-Foto tomada en el Río Segura, en 1967, donde se ve el grupo que se formaba alrededor de mi Tío Romeo (el primero de la izq. agachado). Veo a mi primo Pedro, Antonio Marín, Manolo Salmerón, Motos, Pedro "Cagancho",Ortuño, Piñera, Pedro José Lucas, Futirrín,...-Al ver esta foto, me vienen a la memoria recuerdos de otros días de verano, cada vez más lejanos, en donde uno no tenía quizás más interés que gozar de la vida inocente a la que teníamos acceso y encontrase con ese lugar que ocupaba un sitio muy importante en nuestras vidas; un lugar al que amábamos y respetábamos, y del que todos, absolutamente todos, conocíamos como algo propio: el Río.

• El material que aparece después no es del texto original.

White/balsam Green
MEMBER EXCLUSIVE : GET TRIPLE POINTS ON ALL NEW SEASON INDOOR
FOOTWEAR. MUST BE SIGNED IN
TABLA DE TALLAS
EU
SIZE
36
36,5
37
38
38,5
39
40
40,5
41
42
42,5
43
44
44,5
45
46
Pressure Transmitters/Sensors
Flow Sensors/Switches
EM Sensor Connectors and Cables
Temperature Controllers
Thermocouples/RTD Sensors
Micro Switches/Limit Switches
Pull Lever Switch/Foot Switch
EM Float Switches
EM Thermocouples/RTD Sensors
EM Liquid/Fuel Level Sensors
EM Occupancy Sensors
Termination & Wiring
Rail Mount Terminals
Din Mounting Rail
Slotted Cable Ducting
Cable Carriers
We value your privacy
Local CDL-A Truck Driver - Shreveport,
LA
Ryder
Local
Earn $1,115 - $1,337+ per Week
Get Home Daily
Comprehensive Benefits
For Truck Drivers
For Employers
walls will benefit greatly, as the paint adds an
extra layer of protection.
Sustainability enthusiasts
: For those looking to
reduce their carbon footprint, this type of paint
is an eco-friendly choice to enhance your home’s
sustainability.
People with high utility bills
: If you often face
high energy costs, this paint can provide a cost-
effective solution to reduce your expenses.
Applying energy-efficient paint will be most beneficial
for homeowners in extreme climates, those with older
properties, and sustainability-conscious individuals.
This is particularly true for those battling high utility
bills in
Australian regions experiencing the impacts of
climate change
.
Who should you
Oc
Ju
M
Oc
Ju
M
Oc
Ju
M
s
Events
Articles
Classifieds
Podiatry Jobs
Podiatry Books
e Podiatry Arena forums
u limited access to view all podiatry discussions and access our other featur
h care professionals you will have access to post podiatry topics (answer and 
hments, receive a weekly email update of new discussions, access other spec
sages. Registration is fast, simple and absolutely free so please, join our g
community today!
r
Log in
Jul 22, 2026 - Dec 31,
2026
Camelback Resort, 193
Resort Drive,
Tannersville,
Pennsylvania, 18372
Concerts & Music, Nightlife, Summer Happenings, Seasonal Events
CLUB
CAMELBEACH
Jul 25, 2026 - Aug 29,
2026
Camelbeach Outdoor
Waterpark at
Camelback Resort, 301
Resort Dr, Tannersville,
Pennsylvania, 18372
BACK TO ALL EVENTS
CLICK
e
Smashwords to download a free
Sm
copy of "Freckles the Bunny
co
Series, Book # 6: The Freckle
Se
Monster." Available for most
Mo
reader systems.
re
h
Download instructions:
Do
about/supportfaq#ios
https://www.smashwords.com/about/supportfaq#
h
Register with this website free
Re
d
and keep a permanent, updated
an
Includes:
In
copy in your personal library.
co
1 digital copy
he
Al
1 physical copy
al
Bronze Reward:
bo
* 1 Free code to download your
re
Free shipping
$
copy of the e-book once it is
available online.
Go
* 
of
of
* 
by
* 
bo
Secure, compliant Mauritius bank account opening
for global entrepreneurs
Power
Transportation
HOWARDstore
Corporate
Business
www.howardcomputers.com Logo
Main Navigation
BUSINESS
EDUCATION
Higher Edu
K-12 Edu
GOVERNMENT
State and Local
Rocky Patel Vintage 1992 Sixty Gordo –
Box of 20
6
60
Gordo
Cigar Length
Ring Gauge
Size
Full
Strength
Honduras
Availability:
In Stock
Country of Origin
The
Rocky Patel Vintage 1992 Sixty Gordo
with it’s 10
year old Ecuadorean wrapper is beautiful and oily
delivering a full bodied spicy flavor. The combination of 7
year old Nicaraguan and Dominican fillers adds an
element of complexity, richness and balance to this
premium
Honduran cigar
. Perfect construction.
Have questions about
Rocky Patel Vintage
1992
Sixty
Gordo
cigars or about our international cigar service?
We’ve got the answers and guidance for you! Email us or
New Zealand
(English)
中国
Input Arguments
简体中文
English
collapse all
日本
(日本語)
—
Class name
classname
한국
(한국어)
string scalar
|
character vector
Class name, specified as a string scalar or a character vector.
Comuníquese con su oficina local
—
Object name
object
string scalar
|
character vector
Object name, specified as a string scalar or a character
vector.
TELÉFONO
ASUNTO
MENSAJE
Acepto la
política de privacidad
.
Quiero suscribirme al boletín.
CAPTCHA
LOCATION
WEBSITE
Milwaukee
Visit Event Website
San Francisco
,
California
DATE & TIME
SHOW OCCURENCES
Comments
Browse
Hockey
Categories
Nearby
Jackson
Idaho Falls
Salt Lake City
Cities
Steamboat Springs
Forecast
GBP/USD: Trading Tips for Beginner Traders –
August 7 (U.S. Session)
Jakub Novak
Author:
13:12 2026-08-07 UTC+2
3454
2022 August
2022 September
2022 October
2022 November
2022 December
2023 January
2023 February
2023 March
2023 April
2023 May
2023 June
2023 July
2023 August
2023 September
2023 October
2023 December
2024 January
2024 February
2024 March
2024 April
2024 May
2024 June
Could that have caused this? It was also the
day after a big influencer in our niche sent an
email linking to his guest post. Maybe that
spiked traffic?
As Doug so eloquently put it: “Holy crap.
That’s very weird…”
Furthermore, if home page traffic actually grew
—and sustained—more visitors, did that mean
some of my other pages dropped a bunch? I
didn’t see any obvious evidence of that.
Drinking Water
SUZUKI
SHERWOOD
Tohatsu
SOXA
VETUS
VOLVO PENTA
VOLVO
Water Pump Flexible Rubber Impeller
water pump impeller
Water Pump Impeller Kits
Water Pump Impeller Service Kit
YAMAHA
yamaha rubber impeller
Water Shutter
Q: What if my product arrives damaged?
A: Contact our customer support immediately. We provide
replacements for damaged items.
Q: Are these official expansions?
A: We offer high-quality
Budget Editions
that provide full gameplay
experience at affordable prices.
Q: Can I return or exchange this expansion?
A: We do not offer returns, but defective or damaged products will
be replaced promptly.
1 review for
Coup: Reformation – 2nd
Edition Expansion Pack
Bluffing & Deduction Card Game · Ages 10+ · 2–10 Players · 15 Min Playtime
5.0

Sólo el acompasado ruido de la corriente que bajaba generosa hacia su destino, simplificaba si cabe más el paisaje de una de aquellas mañanas de verano de mi infancia. Sí, el río, nuestro río, ese que nos miraba de frente y nos sumergía en el fondo de sus frescas aguas en los días preñados de calor. Ése al que acudíamos todos los días y cuidábamos como si fuese nuestro, sin haber oído entonces nada de ecología o valores medioambientales. El río, que conocíamos en todos sus tramos y en todas sus veredas, y al que regalábamos siempre un afán casi histriónico de gratitud veraniega porque…¿qué hubiera sido de nosotros sin ese lugar en los días cansinos y calurosos del verano de nuestra infancia? No proliferaban las piscinas como pasa hoy, a lo sumo alguna balsa de esparto donde ir a bañarnos en medio del monte; ni veraneábamos yendo a pasar un mes a la playa (al menos así sucedía a la mayoría de mis amigos y a mí mismo).
Sólo el verdor y frescor de las aguas de nuestro río eran las estancias doradas de nuestros veranos. Y en ellas todos éramos iguales porque nunca fue tan socializado un lugar como aquel. Ricos (los menos) y pobres, de clase media y de clase obrera, a todos nos acogía y a todos nos igualaba. Y en esa república, donde una de sus cabezas era mi Tío Romeo, nos sentíamos felices, seguros y más cerca de la naturaleza que nunca hemos estado. Subíamos río arriba por caminos de piedra y tierra, teniendo como sombra a los árboles cargados de melocotones maruja o gerónimo y a algún álamo. Nos tirábamos desde aquellos altos lugares para bajar nadando y dejándose llevar por la corriente, hasta algún lugar en los que descansábamos, en un recodo o una vereda, para después volver a bajar o ya subir al lugar de procedencia. Metíamos la botella de agua en el río, atada con una cuerda a una rama o árbol de la orilla para que permaneciera fresca, utilizando su helado corazón como cámara frigorífica. Comíamos, siempre con prudencia, algunos de los excelentes frutos de sus riberas para engañar al hambre. Jugábamos algún partidillo de futbol en sus márgenes para pasar el tiempo, divertirnos y hacer ganas de volver a meterse en la corriente de sus aguas. Y cuando se hacía la hora de la comida, subíamos sin secarnos para mantener lo máximo posible el frescor en nuestros cuerpos mientras ascendíamos las cuestas que nos llevaban a nuestras casas.
Así se lo cuento a mis hijos y ellos me ven que lo hago con entusiasmo, pero seguro que no soy capaz de transmitir los verdaderos sentimientos, olores, matices y añoranzas de aquellos veranos donde, los chicos de mi pueblo, visitábamos a nuestro mejor y más amable amigo, nuestro Río.